As a practical matter, the trial court’s remedy of excluding witness testimony based on a Sixth Amendment violation is somewhat puzzling. Typically, in cases involving a violation of the Sixth Amendment right to counsel, the defendant has suffered a violation of his right to counsel during the adjudication proceeding (i.e., a trial or a plea hearing), and the remedy granted as a result of the constitutional violation is a new trial. See Staggs v. State, 372 S.C. 549, 551, 643 S.E.2d 690, 692 (2007) (ordering a new trial where attorney simultaneously represented a defendant and the defendant’s father, mother, and brother, all of whom were charged as accessories after the fact). In the instant case, however, the trial court applied a broad remedy that effectively operated as an expansive version of the exclusionary rule, a remedy typically applied to Fourth Amendment violations. See State v. Freiburger, 366 S.C. 125, 131, 620 S.E.2d 737, 740 (2005) (recognizing that the exclusionary rule operates as a mechanism to enforce the Fourth Amendment prohibition against unreasonable searches and seizures). For such a rule to be the appropriate remedy in this case, we think several additional circumstances would need to be present, such as the former attorney intentionally conveying privileged information to other witnesses or to the State or some form of prosecutorial misconduct.

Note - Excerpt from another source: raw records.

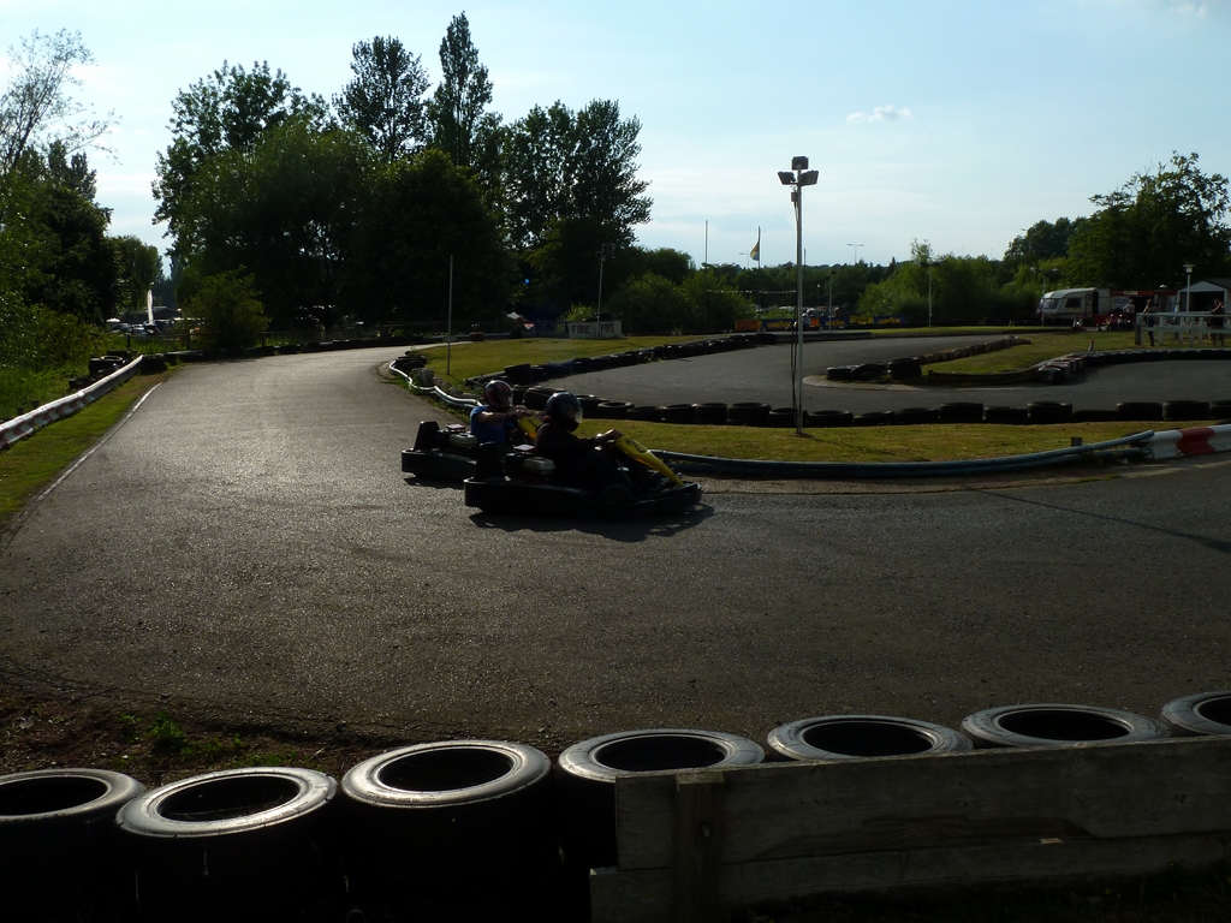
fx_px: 1245
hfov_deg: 52.6
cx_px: 616
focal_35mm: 35
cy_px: 462
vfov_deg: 40.7
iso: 80
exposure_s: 1/500
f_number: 6.3
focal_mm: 5.7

While this conduct may implicate any number of constitutional rights, we are unaware of any jurisprudence analyzing such violations under the Sixth Amendment rubric.

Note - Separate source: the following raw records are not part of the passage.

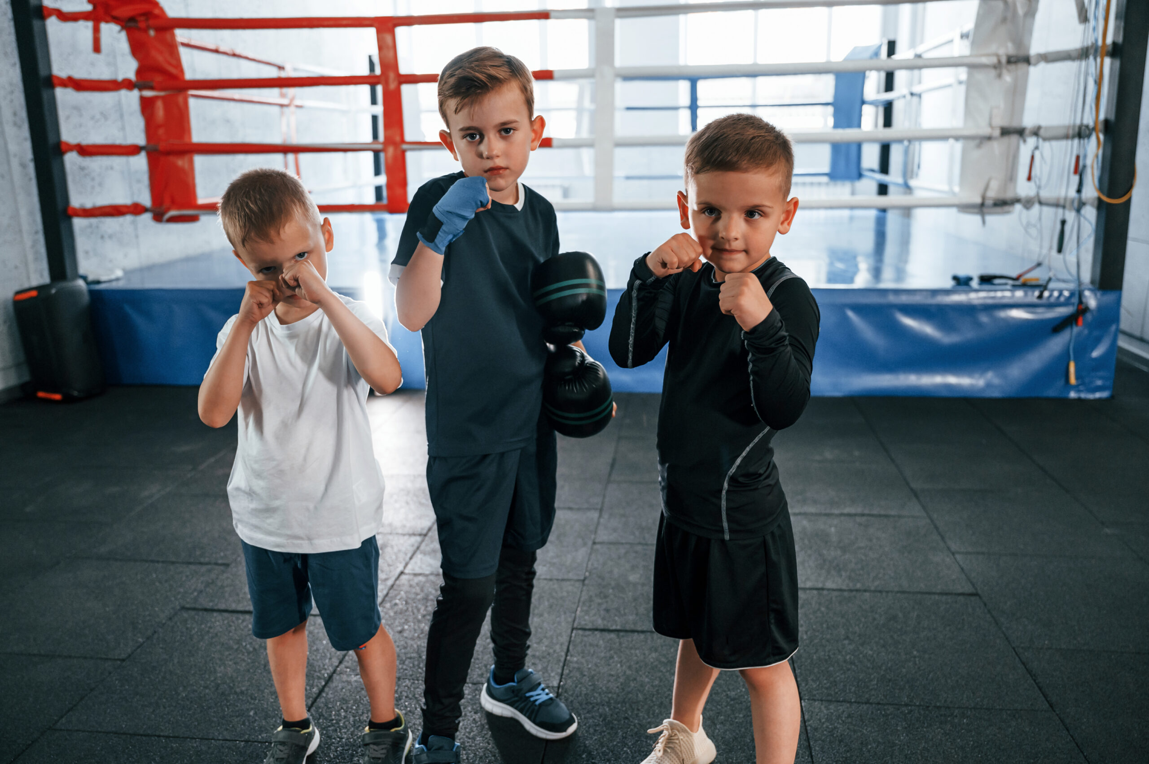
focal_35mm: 29
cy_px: 382
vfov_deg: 44.9
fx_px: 925
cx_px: 574
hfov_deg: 63.7
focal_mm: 29
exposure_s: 1/160
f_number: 2.8
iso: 1600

Accordingly, we hold that Respondent suffered no Sixth Amendment violation of his right to counsel and that Respondent failed to show he was otherwise prejudiced by Bannister’s representation. Therefore, we further hold that the trial court erred as a matter of law in granting Respondent’s motion to exclude the witnesses’ testimonies.
Conclusion
For the foregoing
reasons, we reverse the trial court’s order excluding the witnesses’
testimonies.
WALLER, PLEICONES, BEATTY, JJ., and Acting Justice E. C. Burnett, III, concur.

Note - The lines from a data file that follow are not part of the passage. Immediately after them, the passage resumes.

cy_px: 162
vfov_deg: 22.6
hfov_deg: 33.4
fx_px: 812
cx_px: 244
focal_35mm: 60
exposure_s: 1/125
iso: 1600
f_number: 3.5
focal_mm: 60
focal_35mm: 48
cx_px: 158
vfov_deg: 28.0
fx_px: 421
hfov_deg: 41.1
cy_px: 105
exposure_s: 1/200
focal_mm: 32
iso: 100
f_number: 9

[1] Respondent served on both the CI and HGF Board of Directors.
[2] That a defendant must show prejudice absent an actual conflict of interest is extremely important in preventing multiple defendants from frustrating prosecution efforts. In the instant case, for example, the trial court’s ruling creates an incentive for possible future co-defendants who may take adverse positions in a criminal case to retain one attorney for any investigative proceedings, thereby “conflicting out” all of the possible co-defendants from testifying against any other defendant.